The re-development of established living environments, where a community has been able to grow, will always involve a degree of exclusion and displacement. The questions you ask in this proposal are of extreme importance as we enter a new era in the global urban landscape. 1 billion human beings live in ‘slums’ around the world and this number continues to grow every day. The interaction between developers and these areas of extreme poverty have become an issue of human rights. In many places in the world the major development firms are either owned by the state or have a close relationship with the military and police force. In this way they are able to force people from their homes through violence, extortion, or by simply demolishing their homes without warning.

If Neil Smith is correct in his assertion that “as the neoliberal state becomes a consummate agent of—rather than a regulator of—the market, the new revanchist urbanism that replaces liberal urban policy in cities of the advanced capitalist world increasingly expresses the impulses of capitalist production rather than social reproduction”, then the protections offered by the commons to those individuals who own no property, the homeless, the displaced, or the migrant worker, will face increasing exclusion from the public land on which they are forced to live (Smith 2002, 80).

We are witnessing the largest migration of people the world has ever seen. The question of how we develop new living situations lies at the crux of problem. How can the neoliberal capitalism of the 21st century act as both the instigator and solution? Can design alone serve as the conduit through which reparations can be made? I think it can. But idealism is not enough, it takes hard work and a clear agenda to solve social problems. The architect must also be of the people, we cannot be vanguards, we must listen to the voices of the multitude. The ‘concept’ of modern architecture must evolve. We need to realize that the simple precepts of mass production, consumption, and exploitation no longer function. What needs to be marketable is human dignity, human community, and social justice. This will never be achieved by building luxury condo on what was once a thriving low-income community.

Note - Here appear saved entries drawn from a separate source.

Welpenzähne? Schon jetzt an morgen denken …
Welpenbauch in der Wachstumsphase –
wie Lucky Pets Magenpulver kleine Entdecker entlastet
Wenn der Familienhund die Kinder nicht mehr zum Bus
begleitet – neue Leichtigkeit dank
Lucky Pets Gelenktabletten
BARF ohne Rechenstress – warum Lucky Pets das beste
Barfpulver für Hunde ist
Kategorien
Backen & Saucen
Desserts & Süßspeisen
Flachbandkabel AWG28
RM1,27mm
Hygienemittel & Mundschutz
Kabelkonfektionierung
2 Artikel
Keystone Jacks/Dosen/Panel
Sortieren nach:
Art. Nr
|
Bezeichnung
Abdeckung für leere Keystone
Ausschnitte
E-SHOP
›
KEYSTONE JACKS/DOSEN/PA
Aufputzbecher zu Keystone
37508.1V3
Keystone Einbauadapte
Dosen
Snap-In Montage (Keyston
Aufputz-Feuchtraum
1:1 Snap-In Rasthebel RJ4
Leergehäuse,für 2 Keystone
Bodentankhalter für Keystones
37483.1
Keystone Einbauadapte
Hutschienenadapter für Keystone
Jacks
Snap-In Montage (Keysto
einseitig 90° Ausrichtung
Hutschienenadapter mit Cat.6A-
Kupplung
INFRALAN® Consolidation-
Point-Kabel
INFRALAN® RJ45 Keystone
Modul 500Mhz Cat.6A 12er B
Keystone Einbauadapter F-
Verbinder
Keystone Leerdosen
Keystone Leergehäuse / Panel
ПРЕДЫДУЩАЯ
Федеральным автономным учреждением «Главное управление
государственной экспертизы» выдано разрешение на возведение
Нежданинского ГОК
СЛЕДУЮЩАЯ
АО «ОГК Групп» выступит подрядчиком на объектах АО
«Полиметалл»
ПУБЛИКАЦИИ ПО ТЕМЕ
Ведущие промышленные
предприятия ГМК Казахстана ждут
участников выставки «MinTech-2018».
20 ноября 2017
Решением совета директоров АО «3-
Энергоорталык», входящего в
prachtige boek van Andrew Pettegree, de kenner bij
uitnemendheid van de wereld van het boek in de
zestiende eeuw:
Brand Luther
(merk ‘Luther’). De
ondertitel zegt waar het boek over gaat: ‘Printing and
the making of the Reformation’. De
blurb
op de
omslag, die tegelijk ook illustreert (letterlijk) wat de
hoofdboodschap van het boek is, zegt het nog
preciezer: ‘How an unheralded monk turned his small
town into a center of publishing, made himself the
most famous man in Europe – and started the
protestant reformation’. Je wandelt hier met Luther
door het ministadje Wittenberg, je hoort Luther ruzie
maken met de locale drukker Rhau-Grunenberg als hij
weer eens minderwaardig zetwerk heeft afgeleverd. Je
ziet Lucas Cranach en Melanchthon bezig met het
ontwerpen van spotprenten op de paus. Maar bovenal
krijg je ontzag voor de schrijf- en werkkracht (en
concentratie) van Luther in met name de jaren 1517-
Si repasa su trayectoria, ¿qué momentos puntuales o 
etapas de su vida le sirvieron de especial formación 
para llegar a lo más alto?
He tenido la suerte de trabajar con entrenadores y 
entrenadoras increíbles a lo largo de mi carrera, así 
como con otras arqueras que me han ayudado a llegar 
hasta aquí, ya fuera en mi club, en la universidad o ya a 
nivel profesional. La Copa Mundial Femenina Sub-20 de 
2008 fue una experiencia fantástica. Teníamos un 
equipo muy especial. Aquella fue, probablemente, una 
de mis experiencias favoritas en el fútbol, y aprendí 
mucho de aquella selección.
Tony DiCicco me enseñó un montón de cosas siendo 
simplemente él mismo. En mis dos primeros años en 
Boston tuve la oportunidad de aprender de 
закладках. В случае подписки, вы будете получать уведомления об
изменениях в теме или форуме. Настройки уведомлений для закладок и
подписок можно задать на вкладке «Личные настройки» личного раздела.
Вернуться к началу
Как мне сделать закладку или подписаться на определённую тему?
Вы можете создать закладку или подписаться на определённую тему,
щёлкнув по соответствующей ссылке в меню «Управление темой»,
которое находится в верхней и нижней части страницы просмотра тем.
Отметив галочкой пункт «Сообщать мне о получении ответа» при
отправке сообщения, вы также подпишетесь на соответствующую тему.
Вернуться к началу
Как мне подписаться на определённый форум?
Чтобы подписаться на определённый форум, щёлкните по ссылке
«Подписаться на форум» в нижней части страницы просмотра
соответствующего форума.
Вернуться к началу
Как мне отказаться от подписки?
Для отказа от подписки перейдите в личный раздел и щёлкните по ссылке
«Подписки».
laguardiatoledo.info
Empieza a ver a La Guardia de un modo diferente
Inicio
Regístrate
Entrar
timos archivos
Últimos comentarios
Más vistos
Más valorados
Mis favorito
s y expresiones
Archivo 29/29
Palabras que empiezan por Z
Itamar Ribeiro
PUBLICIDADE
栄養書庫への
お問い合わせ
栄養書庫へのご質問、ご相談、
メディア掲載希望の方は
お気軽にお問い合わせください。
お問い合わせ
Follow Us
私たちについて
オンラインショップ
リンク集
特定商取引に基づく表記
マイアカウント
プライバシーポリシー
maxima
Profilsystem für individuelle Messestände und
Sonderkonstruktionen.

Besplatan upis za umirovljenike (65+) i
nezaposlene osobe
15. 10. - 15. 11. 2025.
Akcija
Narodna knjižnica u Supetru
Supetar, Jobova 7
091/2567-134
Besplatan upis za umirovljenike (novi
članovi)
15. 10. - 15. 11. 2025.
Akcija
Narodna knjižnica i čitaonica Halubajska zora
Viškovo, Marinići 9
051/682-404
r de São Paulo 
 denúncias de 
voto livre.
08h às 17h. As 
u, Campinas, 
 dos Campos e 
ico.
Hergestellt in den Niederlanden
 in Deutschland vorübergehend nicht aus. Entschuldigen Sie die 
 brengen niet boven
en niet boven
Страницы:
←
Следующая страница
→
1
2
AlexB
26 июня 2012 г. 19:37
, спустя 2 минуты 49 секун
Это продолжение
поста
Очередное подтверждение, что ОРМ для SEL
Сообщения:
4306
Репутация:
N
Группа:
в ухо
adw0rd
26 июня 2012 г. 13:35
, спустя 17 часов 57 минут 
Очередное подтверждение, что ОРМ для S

The usual approach to develop of this kind is a system of multi-use—multi-function buildings. Thus creating a kind of artificial social hierarchy while leaving room for all kinds of lifestyle. The problem with this is that the higher priced programs get privileged because they make more money for the developer. How can you design a system of housing that is both appealing to high class tastes while maintaining a low cost for low income tenants? Try to build bridges between classes instead of erecting barriers. Think of the marketability of appealing to all classes simultaneously. Think of a space for the “global citizen”, a program for a “border-less world”.